◆ Action item ◆
Answer these questions from the passage on landscape pattern and particulate pollution.
(a) Which index does the passage say should be reduced to decrease PM2.5 concentrations?
(b) At which scales should SHAPE be adjusted to reduce PM10 pollution?
(c) Within which buffer zones should PAFRAC be reduced?

◆ Selected excerpt ◆
···

The relationship between landscape pattern and PM concentration varies at different buffer scales, so achieving an effective balance of landscape patterns is crucial. To reduce PM2.5 pollution, both scale and landscape pattern should be considered in urban planning and design. PARA should be reduced to decrease particulate pollutant concentrations within the study area. At the scales of 1 km × 1 km, 1.5 km × 1.5 km, 2 km × 2 km, 2.5 km × 2.5 km, 3 km × 3 km, 3.5 km × 3.5 km, and 4 km × 4 km, we should expand patch areas and make them closer to bar shapes. The complexity of patch shapes should be adjusted within the 2 km × 2 km, 2.5 km × 2.5 km, 3 km × 3 km, 3.5 km × 3.5 km, and 4 km × 4 km buffer zones. We should reduce PAFRAC and make urban forest patch levels more regular within the 3 km × 3 km, 3.5 km × 3.5 km, and 4 km × 4 km buffer zones. To reduce PM10 pollution, PARA should also be reduced at all scales. SHAPE should be adjusted at the 2 km × 2 km and 2.5 km × 2.5 km scales. Within the 3 km × 3 km, 3.5 km × 3.5 km, and 4 km × 4 km buffer zones, we should increase forest area and CIRCLE, shaping patches more like bars and making urban forest patches more regular and simplified to mitigate PM10 concentrations. Additionally, we should focus on strengthening the management of urban forests and consider planting more evergreen coniferous species such as Acer truncatum Bunge in winter and early spring. These species have small leaves and a large number of branches and leaves distributed in the canopy, increasing the area available for absorbing particulate pollutants and enhancing the adsorption capacity of urban forests [44].

···

◆ Recorded data ◆

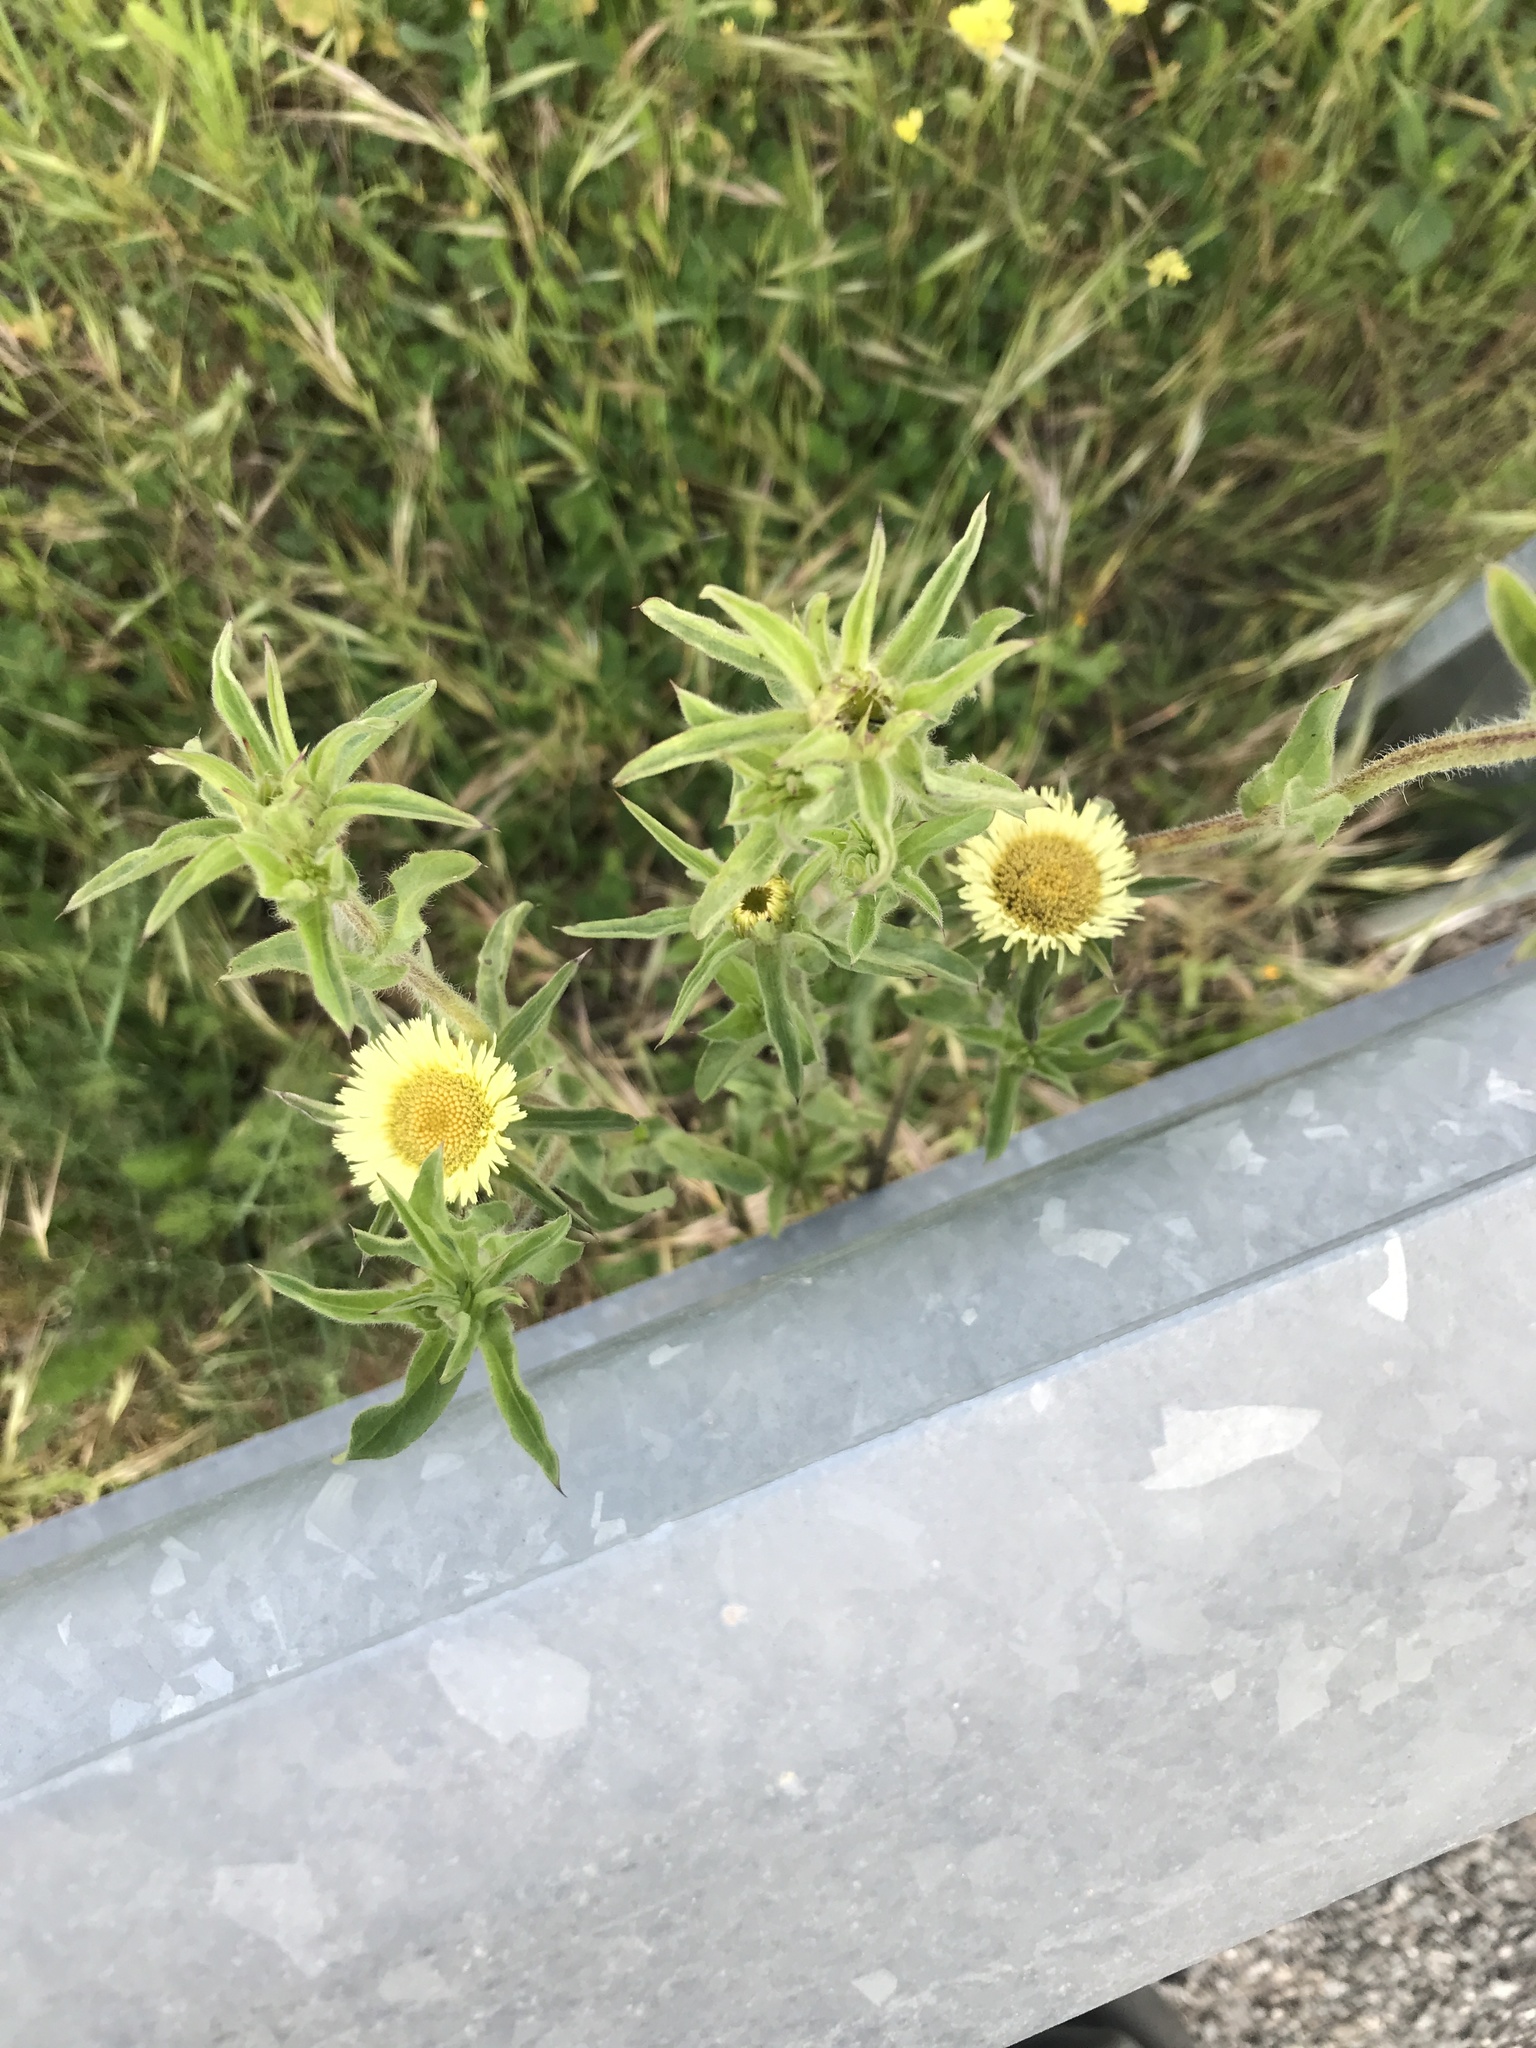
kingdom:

···

◆ Your solution ◆
(a) PARA.
(b) The 2 km × 2 km and 2.5 km × 2.5 km scales.
(c) The 3 km × 3 km, 3.5 km × 3.5 km, and 4 km × 4 km buffer zones.